Bodycam shows SWAT team searching a 77-year-old's home on false 'Find my iPhone' ping
A SWAT team stormed a grandmother’s home after an app led them to the wrong house, the ACLU of Colorado said in a recently filed lawsuit.
Ruby Johnson, 77, was in her Montbello home of 40 years in January when a Denver Police Department SWAT team wearing body armor and holding automatic weapons rushed in, according to a news release by the ACLU of Colorado.
The operation was “based on a manifestly deficient search warrant and turned up nothing,” according to the lawsuit filed Dec. 1.
The SWAT team left Johnson’s home “damaged, in disarray and caused (her) physical and emotional harm,” according to the release.
“The Department of Public Safety and Denver Police Department sincerely apologize to Ms. Johnson for any negative impacts this situation may have had on her,” the Denver Police Department told McClatchy News. “SWAT was involved in the execution of the warrant due to allegations that six guns had been stolen and may have been located in Ms. Johnson’s home.”
On Jan. 4, 2022, Denver Police Department detective Gary Staab was assigned to investigate stolen items and a truck theft, according to the lawsuit.
The stolen truck’s owner said the car had two drones, six firearms, $4,000 cash and an iPhone 11 in it, ACLU officials said.
Staab connected Johnson’s address to the crimes after using Apple’s “Find My” app to track the iPhone that was in the stolen truck, the lawsuit said.
The app uses Wi-Fi, cellphone information, GPS networks and Bluetooth to find a rough location of someone’s device, according to the lawsuit. Officials said the app isn’t intended to be used by law enforcement and in this case identified “an area spanning at least six different properties and parts of four different blocks.”
Denver Police Chief Ron Thomas has “ordered that an internal investigation be opened and DPD is working with the Denver District Attorney’s office to develop additional training for officers and assistant district attorneys related to seeking warrants based upon find my phone applications,” the department told McClatchy News.
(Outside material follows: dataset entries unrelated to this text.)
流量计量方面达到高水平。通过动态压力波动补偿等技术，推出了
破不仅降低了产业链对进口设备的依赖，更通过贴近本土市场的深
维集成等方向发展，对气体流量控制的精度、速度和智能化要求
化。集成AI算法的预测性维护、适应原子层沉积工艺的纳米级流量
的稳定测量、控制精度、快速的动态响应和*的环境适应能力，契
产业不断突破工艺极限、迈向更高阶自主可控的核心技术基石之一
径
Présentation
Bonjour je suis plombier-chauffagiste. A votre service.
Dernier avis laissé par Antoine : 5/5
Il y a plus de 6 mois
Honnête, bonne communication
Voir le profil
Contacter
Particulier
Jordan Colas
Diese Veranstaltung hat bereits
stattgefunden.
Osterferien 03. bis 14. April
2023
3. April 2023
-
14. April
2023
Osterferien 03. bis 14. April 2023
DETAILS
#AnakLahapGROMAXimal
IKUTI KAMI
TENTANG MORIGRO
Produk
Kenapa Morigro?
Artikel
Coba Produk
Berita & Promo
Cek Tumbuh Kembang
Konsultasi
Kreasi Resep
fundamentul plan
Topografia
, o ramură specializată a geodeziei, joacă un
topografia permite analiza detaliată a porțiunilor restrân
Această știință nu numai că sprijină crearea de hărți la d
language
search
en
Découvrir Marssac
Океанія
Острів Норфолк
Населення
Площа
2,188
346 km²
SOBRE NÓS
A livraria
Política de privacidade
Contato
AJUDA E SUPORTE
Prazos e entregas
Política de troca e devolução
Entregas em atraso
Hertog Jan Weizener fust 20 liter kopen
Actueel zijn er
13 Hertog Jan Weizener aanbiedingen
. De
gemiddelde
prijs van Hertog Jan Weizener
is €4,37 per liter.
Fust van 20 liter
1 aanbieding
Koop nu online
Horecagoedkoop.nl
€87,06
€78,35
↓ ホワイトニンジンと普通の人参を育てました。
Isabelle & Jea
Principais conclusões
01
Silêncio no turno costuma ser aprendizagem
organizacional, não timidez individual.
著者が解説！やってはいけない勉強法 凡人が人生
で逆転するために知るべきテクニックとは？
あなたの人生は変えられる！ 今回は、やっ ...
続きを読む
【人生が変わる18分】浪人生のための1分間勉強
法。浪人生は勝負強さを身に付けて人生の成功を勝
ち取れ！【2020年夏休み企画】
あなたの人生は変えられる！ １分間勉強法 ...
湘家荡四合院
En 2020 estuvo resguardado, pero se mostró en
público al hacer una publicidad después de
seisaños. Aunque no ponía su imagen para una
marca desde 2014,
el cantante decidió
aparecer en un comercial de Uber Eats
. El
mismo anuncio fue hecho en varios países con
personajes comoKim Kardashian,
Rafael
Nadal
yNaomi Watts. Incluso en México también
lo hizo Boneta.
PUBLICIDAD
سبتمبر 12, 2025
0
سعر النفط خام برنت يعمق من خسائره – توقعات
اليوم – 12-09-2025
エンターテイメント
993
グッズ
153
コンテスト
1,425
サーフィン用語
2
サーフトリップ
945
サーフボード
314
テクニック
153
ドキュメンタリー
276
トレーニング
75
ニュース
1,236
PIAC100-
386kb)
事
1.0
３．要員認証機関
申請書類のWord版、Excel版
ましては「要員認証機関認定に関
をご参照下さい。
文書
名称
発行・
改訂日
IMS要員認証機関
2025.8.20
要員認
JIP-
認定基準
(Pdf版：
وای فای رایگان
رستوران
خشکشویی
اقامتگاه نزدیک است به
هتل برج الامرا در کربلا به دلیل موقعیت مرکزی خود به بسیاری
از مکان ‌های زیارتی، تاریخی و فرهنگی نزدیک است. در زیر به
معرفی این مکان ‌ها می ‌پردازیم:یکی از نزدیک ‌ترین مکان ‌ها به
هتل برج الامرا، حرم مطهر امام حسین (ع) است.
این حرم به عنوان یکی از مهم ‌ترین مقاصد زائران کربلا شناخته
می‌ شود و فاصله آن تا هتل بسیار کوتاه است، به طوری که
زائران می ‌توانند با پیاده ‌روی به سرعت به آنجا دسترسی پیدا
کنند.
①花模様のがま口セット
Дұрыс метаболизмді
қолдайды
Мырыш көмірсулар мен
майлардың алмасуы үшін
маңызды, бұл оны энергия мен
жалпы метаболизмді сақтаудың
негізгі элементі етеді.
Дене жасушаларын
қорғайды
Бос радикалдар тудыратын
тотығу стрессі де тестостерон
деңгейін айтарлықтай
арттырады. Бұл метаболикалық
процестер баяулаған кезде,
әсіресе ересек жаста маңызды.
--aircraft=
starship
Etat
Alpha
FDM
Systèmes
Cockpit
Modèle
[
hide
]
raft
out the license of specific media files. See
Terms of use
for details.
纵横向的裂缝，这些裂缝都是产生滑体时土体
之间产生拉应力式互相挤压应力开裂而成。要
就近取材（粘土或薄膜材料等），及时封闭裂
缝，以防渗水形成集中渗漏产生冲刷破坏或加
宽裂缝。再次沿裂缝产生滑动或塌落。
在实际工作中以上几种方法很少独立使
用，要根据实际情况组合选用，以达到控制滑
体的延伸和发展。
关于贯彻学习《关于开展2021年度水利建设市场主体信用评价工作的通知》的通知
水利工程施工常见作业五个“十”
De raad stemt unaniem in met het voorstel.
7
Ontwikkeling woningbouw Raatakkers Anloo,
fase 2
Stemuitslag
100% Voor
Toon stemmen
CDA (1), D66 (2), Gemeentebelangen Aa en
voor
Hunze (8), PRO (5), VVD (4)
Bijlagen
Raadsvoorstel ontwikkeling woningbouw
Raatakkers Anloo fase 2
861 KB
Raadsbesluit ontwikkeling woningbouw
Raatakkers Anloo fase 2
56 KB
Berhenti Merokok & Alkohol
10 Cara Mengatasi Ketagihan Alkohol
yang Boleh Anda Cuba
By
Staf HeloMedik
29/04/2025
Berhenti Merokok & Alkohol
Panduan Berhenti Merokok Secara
The lawsuit accused the detective of “seeking, obtaining, and executing a search warrant without proper investigation, adequate facts and legal justification, in violation of the Colorado Constitution,” ACLU officials said.
“His supervisor should have vetoed it. The district attorney should not have green-lighted it, the judge should have rejected it and the SWAT team should have stayed home,” Mark Silverstein, ACLU of Colorado legal director, said in the release.
“Confused and afraid,” Johnson spent hours in a police car while the SWAT team performed a search of her home, the ACLU release said.
After the incident, Johnson says she “no longer feels safe in her own home,” according to the release. She’s “developed health issues due to the extreme stress and anxiety the unlawful search caused her.”
The ACLU accuses Staab of violating her constitutional “right to be free of unreasonable searches and seizures.”
“Once Denver Police Chief Ron Thomas was made aware of concerns expressed by Ms. Johnson’s family regarding the warrant, the Department reached out to the family. We hope to continue to work with Ms. Johnson’s family through her attorneys to resolve this matter without further litigation,” the Denver Police Department told McClatchy News.
The lawsuit is seeking compensatory damages, attorneys’ fees and more.
“We cherish Mom. It’s painful to witness how this violation has affected her,” Johnson’s son Greg Brunson said in the release. “She’s still hurting. She still doesn’t understand why this happened to her. And after everything, she still hasn’t gotten as much as an apology from the police.”